REQUIRED WORK
Transcribe, without any alteration, only the lines that begin at the line containing "ekst, symboler og" and run to the last line below.

EXERCISE MATERIAL
*****

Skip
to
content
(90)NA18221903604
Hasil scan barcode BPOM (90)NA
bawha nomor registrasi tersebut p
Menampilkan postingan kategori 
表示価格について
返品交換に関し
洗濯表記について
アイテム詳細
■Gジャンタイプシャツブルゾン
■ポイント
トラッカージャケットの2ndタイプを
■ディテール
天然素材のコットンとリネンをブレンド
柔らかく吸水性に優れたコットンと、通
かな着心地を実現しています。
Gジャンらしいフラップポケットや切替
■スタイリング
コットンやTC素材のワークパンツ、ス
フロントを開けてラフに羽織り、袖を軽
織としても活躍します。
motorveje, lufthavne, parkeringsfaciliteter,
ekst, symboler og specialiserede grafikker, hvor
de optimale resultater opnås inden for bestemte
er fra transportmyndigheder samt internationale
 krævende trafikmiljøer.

*****

COMPLETED EXERCISE
ekst, symboler og specialiserede grafikker, hvor
de optimale resultater opnås inden for bestemte
er fra transportmyndigheder samt internationale
 krævende trafikmiljøer.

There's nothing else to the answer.